It all sounds good to me. I hope that it can live up to its billing!
Ok I’m doing this live now just like CNN. I’ve just opened the box and found two packets of medium toasted oak chips, a packet of self adhesive wine labels like the ones shown above, plus finings, stabilizers, etc. that you will find in most kits and the ubiquitous EC-1118 yeast. If you read my previous Piazza post you know that I am doing a few minor tweaks. I’m trying to produce the best wine possible from the 10 kits I’ll be making so I will be giving them special care. The first thing I have to do is select a yeast that is more suitable for the wine I’m making. Lalvin gives Bourgovin RC 212 the highest recommendation for aged reds. This is touted as a “bold, aggressive and intense wine” so it will definitely spend some time ageing in my cellar. Just like I did with the Piazza I will be using two packets of yeast. Lalvin recommends one packet of yeast for up to 20 litres of wine. Since the kit produces 23 litres of wine I will add an extra packet of yeast.
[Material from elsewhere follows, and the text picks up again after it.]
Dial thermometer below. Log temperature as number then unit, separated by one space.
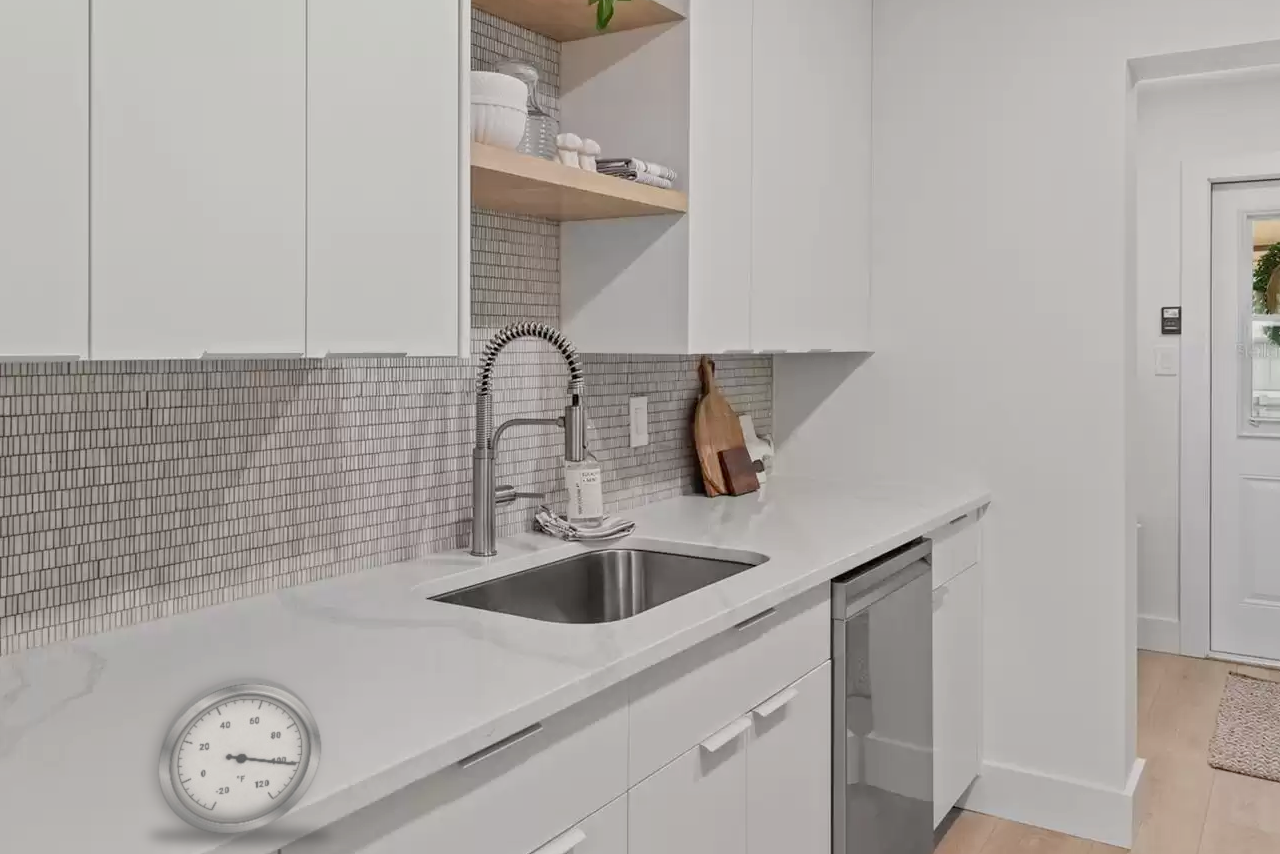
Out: 100 °F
Now I have my fermenting bucket filled with warm water in which I’ve added 1/4 cup of chlorinated cleaner. It’s been a while since I’ve used this bucket so I’m going to let it stand for an hour or so before I use it. I’ll then rinse it with hot water and spray the inside with sulphite solution. Then I’ll add all the ingredients into the fermentor, stir it will and add the yeast. I won’t get into the details of mixing the juice since I’ve already outlined the process in my Piazza post.
The fermenting bucket is ready now so I’m going to add the bentonite, then the juice, top up with water and give it a good stir to make sure everything is well mixed. This is important. If it’s not completely mixed you’ll have a more concentrated juice at the bottom of the bucket which could impede the fermentation.
I’ve got my yeast ready. I rehydrated the yeast in warm water as recommended by Lalvin. Since I’m using two packets of yeast I rehydrated it in 100 ml of 40º Celsius water for 15 minutes. The must is at 25º and this is perfect for the yeast I’m using. Bourgovin RC 212 works best in a temperature range from 20º – 30º Celsius so I’d like to keep the fermentation temperature right where it is. I’m fermenting the Piazza in an unheated room and the temperature is staying at 18º Celsius. This will be too low for the Toro so I’ll have to put a heat belt around my fermenting bucket to keep the temperature where I want it.
That’s it for tonight. I was going to rack the Piazza tonight but I’ve decided to leave it one more day. I’ll update you on both wines tomorrow.